What is needed:
Each line of the listing that includes the string "lines" is to be identified and copied.

START Input

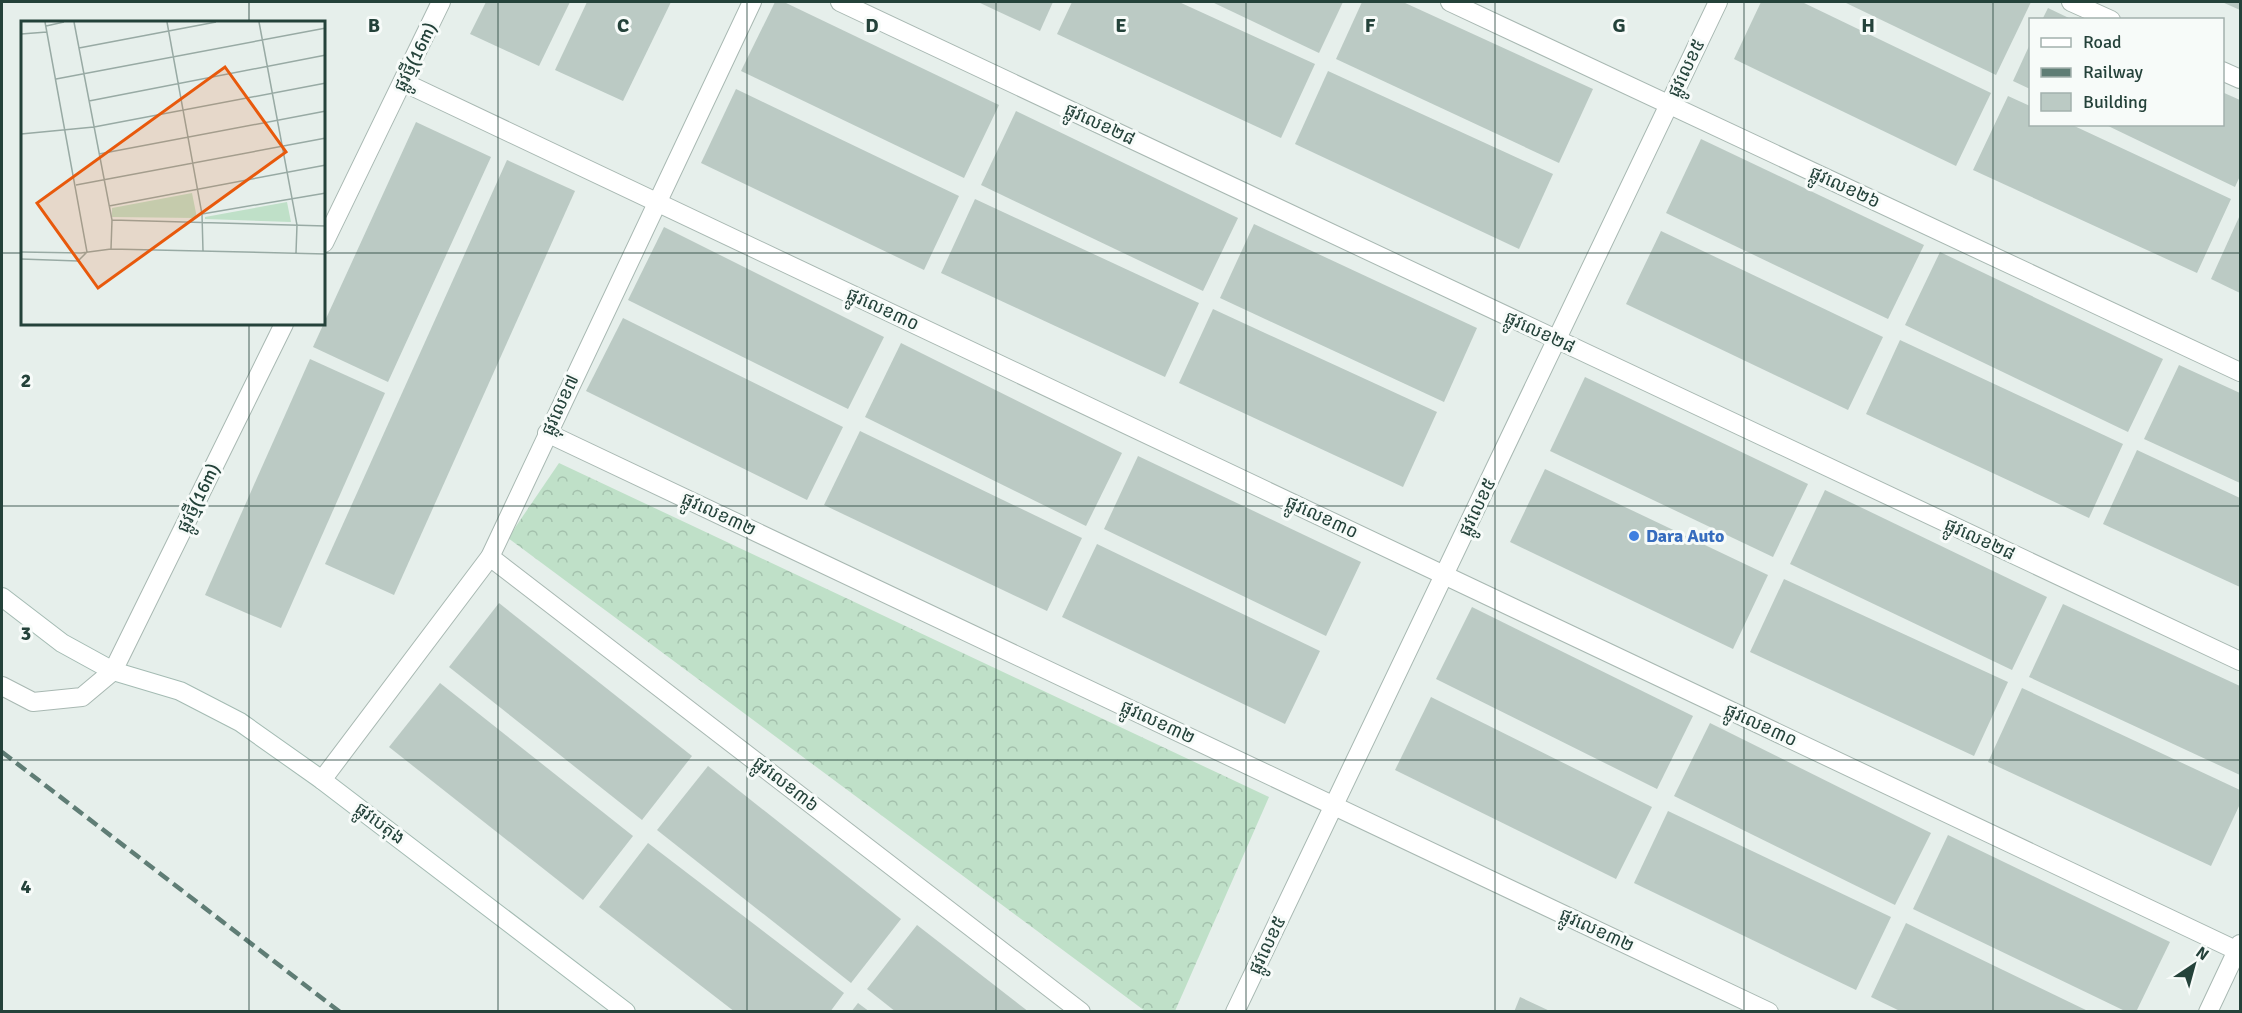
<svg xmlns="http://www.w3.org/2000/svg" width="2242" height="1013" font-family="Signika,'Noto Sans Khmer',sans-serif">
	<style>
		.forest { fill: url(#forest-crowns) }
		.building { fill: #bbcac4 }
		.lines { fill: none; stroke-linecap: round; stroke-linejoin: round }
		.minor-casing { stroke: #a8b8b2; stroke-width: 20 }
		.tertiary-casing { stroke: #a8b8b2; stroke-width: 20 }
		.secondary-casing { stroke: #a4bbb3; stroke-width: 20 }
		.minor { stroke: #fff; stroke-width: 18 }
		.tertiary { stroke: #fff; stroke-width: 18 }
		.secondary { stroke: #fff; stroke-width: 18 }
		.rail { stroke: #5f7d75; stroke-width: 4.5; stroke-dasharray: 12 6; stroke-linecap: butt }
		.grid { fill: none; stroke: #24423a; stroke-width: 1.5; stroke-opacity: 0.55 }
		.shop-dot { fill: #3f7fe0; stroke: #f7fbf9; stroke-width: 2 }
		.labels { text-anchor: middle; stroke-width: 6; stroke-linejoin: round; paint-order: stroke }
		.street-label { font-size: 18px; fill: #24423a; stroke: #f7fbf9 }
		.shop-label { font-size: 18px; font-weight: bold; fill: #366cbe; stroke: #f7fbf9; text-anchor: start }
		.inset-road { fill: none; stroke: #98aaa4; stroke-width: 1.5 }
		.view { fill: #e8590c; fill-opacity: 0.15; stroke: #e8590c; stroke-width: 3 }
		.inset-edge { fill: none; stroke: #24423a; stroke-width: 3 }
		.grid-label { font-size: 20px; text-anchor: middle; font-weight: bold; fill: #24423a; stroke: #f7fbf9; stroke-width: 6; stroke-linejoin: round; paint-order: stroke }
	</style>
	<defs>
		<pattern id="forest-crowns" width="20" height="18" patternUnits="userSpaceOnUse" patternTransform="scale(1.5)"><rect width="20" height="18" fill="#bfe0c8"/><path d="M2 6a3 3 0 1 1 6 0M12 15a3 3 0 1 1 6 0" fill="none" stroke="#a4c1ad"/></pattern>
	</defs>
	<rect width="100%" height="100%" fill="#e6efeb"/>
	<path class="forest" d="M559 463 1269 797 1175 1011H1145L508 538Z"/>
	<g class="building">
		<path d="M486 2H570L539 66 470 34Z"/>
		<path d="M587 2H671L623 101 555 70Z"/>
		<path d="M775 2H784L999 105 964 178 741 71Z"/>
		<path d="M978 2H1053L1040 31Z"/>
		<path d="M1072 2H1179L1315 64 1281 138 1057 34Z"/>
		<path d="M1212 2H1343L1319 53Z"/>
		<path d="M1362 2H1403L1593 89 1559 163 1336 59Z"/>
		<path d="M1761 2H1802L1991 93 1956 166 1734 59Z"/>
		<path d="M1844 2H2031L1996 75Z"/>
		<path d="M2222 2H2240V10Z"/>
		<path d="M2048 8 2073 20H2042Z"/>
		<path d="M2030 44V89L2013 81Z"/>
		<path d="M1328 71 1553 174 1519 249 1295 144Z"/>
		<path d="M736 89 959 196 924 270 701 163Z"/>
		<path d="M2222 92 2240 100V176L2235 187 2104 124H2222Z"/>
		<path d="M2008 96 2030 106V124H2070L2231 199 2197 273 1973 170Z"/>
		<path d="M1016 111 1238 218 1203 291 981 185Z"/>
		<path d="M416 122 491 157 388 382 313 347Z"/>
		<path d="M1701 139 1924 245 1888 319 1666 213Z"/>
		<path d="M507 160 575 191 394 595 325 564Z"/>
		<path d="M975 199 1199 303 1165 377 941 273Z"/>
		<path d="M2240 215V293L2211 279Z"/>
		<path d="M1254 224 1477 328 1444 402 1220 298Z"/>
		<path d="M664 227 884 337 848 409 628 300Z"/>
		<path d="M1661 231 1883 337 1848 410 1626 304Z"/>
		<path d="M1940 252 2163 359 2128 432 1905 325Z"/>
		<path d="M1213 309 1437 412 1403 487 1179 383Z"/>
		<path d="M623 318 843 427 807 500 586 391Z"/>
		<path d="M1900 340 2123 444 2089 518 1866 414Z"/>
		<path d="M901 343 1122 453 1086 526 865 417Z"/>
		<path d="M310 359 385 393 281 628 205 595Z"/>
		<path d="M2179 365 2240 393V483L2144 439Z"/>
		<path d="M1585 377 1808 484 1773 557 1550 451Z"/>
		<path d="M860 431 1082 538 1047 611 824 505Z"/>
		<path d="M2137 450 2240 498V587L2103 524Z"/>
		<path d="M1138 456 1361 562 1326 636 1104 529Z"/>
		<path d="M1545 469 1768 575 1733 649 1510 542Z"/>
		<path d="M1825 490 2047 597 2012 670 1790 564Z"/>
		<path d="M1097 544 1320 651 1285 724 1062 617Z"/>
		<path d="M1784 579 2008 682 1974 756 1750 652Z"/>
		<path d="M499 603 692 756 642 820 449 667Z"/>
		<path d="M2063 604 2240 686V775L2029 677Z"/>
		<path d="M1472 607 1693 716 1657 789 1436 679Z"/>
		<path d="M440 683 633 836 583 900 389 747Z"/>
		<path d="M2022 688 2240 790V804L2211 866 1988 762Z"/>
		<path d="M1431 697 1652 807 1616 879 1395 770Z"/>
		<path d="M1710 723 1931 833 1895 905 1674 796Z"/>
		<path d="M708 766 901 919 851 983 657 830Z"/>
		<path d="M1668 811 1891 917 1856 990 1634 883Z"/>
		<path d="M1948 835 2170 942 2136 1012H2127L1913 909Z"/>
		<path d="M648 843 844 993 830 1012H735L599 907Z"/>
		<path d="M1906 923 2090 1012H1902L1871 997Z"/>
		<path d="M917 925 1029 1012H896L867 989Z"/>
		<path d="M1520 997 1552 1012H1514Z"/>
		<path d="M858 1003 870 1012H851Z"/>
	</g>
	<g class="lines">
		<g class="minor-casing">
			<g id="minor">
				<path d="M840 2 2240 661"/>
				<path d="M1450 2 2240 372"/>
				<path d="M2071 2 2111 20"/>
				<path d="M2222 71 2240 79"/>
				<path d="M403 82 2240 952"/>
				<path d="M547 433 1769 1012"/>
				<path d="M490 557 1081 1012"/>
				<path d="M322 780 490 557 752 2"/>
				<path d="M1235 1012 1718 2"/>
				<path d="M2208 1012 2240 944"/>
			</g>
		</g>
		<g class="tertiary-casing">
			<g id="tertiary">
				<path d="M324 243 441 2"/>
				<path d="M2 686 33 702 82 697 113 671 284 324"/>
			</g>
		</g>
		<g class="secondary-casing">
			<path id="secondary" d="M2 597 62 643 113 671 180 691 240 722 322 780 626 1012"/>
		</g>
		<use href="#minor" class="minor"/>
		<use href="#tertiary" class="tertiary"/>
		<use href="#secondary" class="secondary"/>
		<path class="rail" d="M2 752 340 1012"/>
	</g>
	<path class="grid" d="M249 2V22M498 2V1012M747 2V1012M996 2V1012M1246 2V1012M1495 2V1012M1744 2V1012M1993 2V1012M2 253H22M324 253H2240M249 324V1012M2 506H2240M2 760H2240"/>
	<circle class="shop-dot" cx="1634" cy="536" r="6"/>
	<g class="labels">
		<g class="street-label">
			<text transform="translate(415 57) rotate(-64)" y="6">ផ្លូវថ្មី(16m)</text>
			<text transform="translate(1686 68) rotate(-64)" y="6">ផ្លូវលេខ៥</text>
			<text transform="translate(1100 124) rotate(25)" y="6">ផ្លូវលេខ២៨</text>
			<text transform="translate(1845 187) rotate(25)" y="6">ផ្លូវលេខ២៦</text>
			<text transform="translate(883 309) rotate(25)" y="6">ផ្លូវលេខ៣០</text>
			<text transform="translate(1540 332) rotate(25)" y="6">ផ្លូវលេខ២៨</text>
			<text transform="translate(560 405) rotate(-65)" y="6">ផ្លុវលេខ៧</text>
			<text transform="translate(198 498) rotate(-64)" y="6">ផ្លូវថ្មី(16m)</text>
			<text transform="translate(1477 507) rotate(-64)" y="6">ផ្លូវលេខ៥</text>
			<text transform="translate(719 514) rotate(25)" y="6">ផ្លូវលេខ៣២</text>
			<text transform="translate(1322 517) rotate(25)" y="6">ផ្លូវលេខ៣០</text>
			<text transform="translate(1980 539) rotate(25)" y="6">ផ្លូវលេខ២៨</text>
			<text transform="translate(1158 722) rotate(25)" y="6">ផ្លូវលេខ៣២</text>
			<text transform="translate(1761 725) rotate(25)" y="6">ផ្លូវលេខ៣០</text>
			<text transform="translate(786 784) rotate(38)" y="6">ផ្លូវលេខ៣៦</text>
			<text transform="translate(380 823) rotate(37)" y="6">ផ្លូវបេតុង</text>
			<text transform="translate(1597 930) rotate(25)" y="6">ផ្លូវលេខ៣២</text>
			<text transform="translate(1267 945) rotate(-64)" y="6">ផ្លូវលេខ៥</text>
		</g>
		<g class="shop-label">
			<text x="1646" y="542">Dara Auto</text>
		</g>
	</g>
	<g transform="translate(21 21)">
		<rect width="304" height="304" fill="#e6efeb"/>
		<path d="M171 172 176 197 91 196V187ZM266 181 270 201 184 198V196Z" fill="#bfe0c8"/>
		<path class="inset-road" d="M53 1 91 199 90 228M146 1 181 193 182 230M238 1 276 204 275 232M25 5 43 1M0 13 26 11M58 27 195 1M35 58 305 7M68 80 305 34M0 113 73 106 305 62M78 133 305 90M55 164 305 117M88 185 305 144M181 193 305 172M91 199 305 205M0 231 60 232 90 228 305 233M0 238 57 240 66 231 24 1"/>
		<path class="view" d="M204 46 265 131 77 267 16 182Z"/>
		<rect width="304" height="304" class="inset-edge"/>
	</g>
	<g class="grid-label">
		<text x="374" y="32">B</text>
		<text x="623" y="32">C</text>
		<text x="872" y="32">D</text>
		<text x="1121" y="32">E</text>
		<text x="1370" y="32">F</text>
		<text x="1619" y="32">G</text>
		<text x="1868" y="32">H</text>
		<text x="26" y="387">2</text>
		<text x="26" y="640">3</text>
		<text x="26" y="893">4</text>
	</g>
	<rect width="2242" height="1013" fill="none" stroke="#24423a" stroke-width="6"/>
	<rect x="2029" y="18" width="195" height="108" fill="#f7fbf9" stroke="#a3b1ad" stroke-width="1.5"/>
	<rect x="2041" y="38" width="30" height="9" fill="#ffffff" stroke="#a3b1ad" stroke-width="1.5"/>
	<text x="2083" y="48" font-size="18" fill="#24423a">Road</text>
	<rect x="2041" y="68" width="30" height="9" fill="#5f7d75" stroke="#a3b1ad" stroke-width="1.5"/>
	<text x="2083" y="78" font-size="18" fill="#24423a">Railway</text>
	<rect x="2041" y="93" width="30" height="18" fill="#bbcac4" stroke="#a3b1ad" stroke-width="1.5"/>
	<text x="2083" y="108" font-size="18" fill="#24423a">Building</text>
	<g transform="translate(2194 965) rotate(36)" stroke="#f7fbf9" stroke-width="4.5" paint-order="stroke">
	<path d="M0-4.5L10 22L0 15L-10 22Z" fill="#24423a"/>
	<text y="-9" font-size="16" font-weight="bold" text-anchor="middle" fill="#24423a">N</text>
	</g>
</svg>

END Input

The completed task:
		.lines { fill: none; stroke-linecap: round; stroke-linejoin: round }
	<g class="lines">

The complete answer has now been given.